WORCESTER, Mass.  For centuries, the bubonic plague struck Europe with unpredictable and disastrous frequency. The invisible nature of the plague generated fear, horror and anxiety, which was both depicted and calmed by the art of the period.  In conjunction with the exhibition, Hope and Healing: Painting in Italy in a Time of Plague, 1500-1800 , currently on view at the Worcester Art Museum through Sept. 25, the University of Massachusetts Medical School and the Museum will present the symposium, Plague, An Abiding Scourge on Sunday, September 11 at 1:30 p.m. at Worcester's famed Tuckerman Hall.

The symposium will feature presentations that examine responses to this medical and economic catastrophe, which continue to have great relevance in our own time as the fears and realities of contagion by disease persists.  In concert with the exhibition, the symposium aims to engage the modern audience in these issues and provoke discussion about the role of art and medicine in times of crisis.

Free and open to the public, the symposium includes presentations that examine plague from a historical and medical perspective. Michael F. Collins, MD, Chancellor of the University of Massachusetts Boston and the former president and chief executive officer of Caritas Christi Health Care System, will present, "The Art of Healing." Internationally renowned expert in infectious diseases  Robert W. Finberg, MD , the Richard M. Haidack Professor of Medicine and chair of medicine at UMass Medical School, will discuss "Plague Past & Present." And, the lectures will conclude with "Hope & Healing in Art," by Pamela M. Jones, Associate Professor of Art History at UMass Boston and an exhibit curator.

Following the presentations, a reception will be held at the Worcester Art Museum and tours of Hope and Healing: Painting in Italy in a Time of Plague, 1500-1800  will be offered by exhibition curators.

About the Exhibit 
With busy international ports, Italy, in particular suffered wave after wave of plague outbreaks from the mid-14th to early 18th century. The theocratic society of early modern Italy believed plague was both caused and cured by God, and the church mandated potential measures, such as fasting, processions, charity and prayer to heavenly intercessors, to end the scourge.

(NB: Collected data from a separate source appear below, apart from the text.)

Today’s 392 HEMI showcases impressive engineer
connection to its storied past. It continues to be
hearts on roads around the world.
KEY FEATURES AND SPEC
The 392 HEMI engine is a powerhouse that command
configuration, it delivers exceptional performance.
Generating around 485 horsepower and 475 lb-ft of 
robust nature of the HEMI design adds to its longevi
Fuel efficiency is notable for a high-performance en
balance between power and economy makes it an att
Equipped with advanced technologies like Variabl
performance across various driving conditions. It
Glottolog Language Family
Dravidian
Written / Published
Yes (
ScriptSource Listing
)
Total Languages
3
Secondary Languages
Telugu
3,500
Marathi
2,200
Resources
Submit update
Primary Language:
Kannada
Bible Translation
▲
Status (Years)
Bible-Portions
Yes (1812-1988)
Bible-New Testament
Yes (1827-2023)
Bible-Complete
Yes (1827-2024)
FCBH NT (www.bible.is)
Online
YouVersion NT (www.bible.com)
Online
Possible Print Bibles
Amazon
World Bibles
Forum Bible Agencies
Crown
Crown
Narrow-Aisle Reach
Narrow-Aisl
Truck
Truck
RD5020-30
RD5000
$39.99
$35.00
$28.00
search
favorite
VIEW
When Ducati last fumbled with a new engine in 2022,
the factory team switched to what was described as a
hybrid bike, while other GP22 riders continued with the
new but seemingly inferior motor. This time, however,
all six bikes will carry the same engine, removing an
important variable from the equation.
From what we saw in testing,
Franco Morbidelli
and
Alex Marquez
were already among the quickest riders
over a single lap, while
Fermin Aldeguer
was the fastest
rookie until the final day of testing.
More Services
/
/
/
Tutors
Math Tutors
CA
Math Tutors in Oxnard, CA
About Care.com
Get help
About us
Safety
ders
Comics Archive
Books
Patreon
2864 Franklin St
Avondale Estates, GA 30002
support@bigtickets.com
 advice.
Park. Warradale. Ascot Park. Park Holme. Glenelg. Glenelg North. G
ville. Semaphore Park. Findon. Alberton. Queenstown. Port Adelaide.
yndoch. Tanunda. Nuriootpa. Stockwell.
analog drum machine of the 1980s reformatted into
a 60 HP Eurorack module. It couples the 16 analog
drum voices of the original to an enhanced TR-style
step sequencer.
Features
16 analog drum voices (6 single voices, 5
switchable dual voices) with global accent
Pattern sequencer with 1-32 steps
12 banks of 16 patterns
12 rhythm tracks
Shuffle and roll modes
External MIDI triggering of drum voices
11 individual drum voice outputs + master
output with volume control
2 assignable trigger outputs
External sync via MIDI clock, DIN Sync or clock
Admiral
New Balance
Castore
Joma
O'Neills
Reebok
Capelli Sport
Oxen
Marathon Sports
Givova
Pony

Presented in partnership with Clark University and the College of the Holy Cross, Hope and Healing: Painting in Italy in a Time of Plague, 1500-1800, comprises 37 works by Baroque masters who worked in Italy in the midst of the plague. This exhibit explores the ways in which Italian society responded to this recurring, unpredictable disaster by illuminating a variety of aesthetic, social, and religious concerns. Thirty museums and private collectors, here and abroad, have lent works to this landmark exhibit, which is the first in North America to explore art's role during the plague. The greatest artists of the time, including Tintoretto, Canaletto, Mignard, Sweerts and Van Dyck, are represented.